Our brute-force algorithm required about seven hours of CPU time to fit all 163,563 names into a puzzle. There are 898,704 locations in a 948 x 948 grid, and a total of 1,562,731 letters in our set of names, so there was quite of bit of sharing of letters.
The final puzzle had a density of 95.86%, meaning that 4.14% of the locations were still blank when the puzzle was finished, which we filled with random letters.
Post-processing
With the puzzle grid created, our next step was to create the final puzzle and solution key.
First we output the 948 x 948 character array as a flat ASCII file. Next, using Affinity Publisher desktop publishing software, we placed the ASCII file into a document sized for a 72 x 75-inch poster. This size was chosen because it was the smallest printed poster size possible using a readable text size, as described below.
We set the character array to the non-proportional font Consolas at 7 pt bold, which, in our experience, is a minimum size for comfortable human reading. Additional settings applied to the text include the following:
- Tracking: -66%
- Leading: 7 pt.
- Justification: Full
To make it possible to publish a solution for the word search, we added a base-10 tick-mark counter system along each of the four sides of the grid to count the full 948-count. This system uses a lowercase light blue o for the 5 place, a dark blue bar (|) for the 10 place, and a gray dot (.) for every remaining place. For example:
. . . . o . . . . | . . . . o . . . . |
We then added a number at each 10 place.
We added a title and minimal explanatory text above the grid, and added a very large, semi-transparent vector icon of a globe behind it.
We also converted the PDF poster to a single JPEG image using the Linux command line:
pdftoppm -jpeg -rx 150 -ry 150 PlaceNames-WordSearchPoster.pdf PlaceNames-WordSearchPoster-150dpi.jpg
At 150 pixels per inch, the resulting image file is 10,800 x 11700 pixels; at 300 dpi, the image file is 21600 x 23400 pixels.

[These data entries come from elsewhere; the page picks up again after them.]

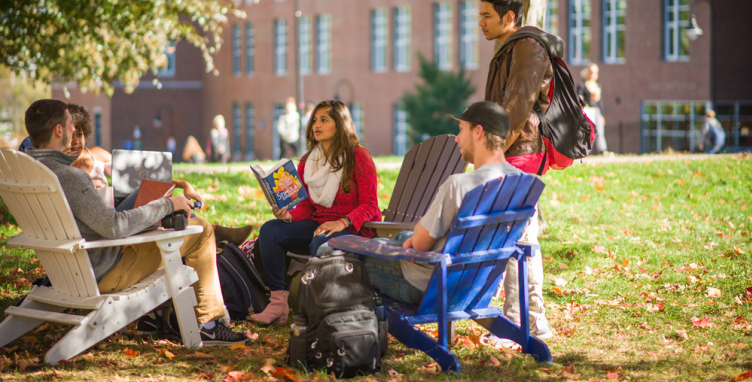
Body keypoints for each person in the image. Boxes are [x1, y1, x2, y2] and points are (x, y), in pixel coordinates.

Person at [24, 99, 247, 345]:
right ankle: (208, 324)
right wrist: (168, 204)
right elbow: (114, 226)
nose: (73, 131)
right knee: (201, 231)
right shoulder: (70, 177)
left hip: (66, 270)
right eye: (69, 125)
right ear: (59, 130)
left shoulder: (31, 171)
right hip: (103, 271)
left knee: (165, 221)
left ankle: (155, 317)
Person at [361, 101, 521, 306]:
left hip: (429, 284)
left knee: (351, 256)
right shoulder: (521, 183)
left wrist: (418, 234)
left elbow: (420, 244)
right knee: (401, 238)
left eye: (462, 130)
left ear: (478, 132)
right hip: (480, 285)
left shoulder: (459, 185)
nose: (457, 138)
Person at [250, 100, 381, 325]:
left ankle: (319, 308)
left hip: (354, 230)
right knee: (270, 230)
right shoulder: (308, 162)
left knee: (321, 242)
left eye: (324, 120)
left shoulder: (358, 156)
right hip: (318, 225)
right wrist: (289, 216)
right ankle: (278, 305)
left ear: (339, 124)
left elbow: (370, 205)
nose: (316, 126)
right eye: (314, 121)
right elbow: (309, 206)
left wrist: (342, 222)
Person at [479, 0, 554, 340]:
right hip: (511, 150)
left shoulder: (527, 47)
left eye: (486, 15)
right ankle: (529, 316)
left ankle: (525, 319)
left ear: (509, 17)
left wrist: (492, 154)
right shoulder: (512, 47)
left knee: (518, 235)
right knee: (517, 233)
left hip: (519, 151)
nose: (479, 22)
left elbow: (518, 106)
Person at [65, 103, 203, 211]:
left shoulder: (95, 155)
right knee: (161, 202)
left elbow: (139, 176)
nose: (76, 141)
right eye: (70, 136)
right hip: (106, 226)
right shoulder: (58, 167)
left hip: (118, 215)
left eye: (79, 135)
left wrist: (184, 184)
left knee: (147, 190)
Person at [577, 63, 608, 155]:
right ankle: (583, 151)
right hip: (587, 110)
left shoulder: (598, 85)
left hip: (596, 110)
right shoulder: (582, 85)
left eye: (595, 73)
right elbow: (579, 99)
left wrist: (602, 115)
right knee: (586, 132)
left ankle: (602, 150)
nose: (593, 75)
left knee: (600, 130)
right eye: (591, 72)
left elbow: (599, 102)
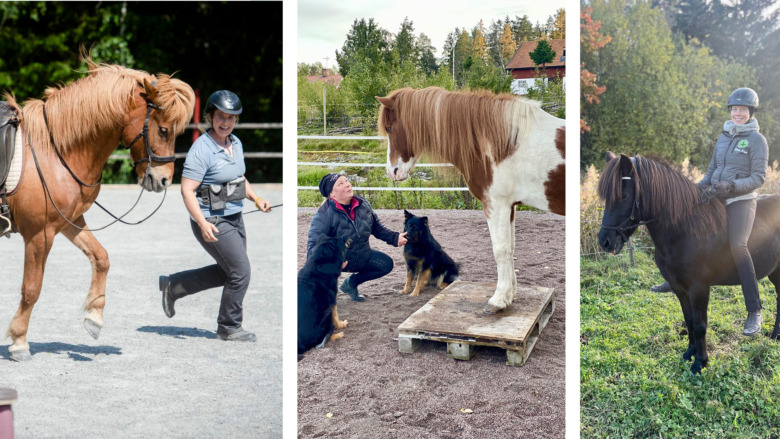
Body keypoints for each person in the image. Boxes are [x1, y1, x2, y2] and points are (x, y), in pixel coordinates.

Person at [159, 90, 271, 342]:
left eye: (231, 118)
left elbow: (239, 179)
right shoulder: (202, 149)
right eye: (221, 117)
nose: (226, 123)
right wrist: (202, 222)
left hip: (234, 217)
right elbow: (187, 190)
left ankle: (174, 286)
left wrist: (257, 198)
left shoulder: (236, 143)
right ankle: (229, 326)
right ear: (210, 116)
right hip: (212, 220)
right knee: (241, 272)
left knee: (227, 272)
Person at [658, 87, 767, 337]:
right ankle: (674, 278)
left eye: (743, 109)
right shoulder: (724, 136)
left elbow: (758, 177)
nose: (738, 113)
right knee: (683, 224)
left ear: (751, 112)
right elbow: (710, 172)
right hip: (714, 195)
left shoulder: (756, 140)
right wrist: (691, 192)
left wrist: (732, 186)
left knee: (738, 244)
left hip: (740, 199)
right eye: (734, 109)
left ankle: (754, 310)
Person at [306, 173, 407, 301]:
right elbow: (313, 246)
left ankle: (350, 284)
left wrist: (394, 237)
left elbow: (376, 227)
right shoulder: (323, 215)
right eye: (341, 183)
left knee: (386, 264)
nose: (348, 184)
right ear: (332, 194)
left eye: (347, 181)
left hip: (361, 256)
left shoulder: (363, 204)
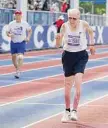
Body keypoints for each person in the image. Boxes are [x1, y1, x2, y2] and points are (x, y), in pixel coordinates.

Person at [55, 8, 95, 122]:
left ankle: (74, 111)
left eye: (74, 18)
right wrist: (57, 40)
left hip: (81, 56)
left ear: (79, 17)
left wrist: (92, 44)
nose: (72, 21)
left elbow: (91, 32)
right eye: (70, 18)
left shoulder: (84, 24)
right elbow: (57, 45)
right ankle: (67, 110)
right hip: (68, 56)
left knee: (78, 83)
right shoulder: (64, 26)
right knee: (67, 86)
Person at [6, 10, 32, 79]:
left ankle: (18, 70)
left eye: (19, 15)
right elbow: (7, 32)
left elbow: (29, 30)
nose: (17, 16)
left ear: (21, 16)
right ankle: (17, 68)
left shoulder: (24, 23)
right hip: (13, 42)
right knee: (13, 58)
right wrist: (9, 34)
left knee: (20, 57)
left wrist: (28, 37)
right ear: (15, 16)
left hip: (21, 42)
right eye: (16, 15)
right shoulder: (11, 23)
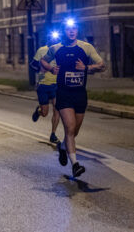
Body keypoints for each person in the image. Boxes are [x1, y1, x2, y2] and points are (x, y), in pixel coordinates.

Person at [41, 19, 105, 178]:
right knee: (69, 128)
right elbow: (42, 61)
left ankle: (62, 148)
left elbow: (102, 65)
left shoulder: (86, 47)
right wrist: (51, 68)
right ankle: (75, 165)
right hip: (63, 94)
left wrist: (87, 68)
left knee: (74, 131)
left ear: (77, 31)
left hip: (80, 94)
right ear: (64, 31)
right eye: (68, 29)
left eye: (74, 28)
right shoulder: (56, 48)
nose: (71, 31)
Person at [30, 31, 62, 143]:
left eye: (56, 38)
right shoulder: (41, 50)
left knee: (57, 109)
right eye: (52, 38)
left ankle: (53, 134)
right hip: (43, 84)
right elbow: (32, 65)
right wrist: (40, 70)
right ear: (48, 39)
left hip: (57, 85)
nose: (54, 40)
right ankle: (38, 111)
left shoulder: (60, 50)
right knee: (45, 113)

As we continue to search for a print-on-demand service that can accommodate such a large poster, we produced a full-size physical poster by printing it in letter-size tiles using our office laser printer. We used the Linux PosteRazor to create the tiled image tiles. Printed at 13.3 letters per inch in both axes, the 72 x 78-inch poster required 72 letter-sized sheets which we trimmed and pasted together.
Solution guide
Reasonably solving this puzzle requires a list of the words to search for. In addition to generating the actual puzzle grid, the original algorithm described above also output the solution. We used this output to create an accompanying 959-page PDF file that contains one page of explanation followed by an alphabetical list of all the words in the puzzle. [Download the solution guide.]
Each word is preceded by the column and row number of the first letter of each word and an arrow to indicate the word’s direction. For example:
This entry tells you that the word Pozos begins in the 6th column in the 141st row, moving diagonally downward toward the left, as shown below:
The solutions file consisted of 163,563 lines of text. We used LibreOffice Writer to convert those lines into a 958-page, three-column PDF document. We used Affinity Publisher and Adobe Acrobat Pro to insert a page of explanation at the beginning of the document and to add bookmarks in the PDF corresponding to the letters of the alphabet for ease of navigation.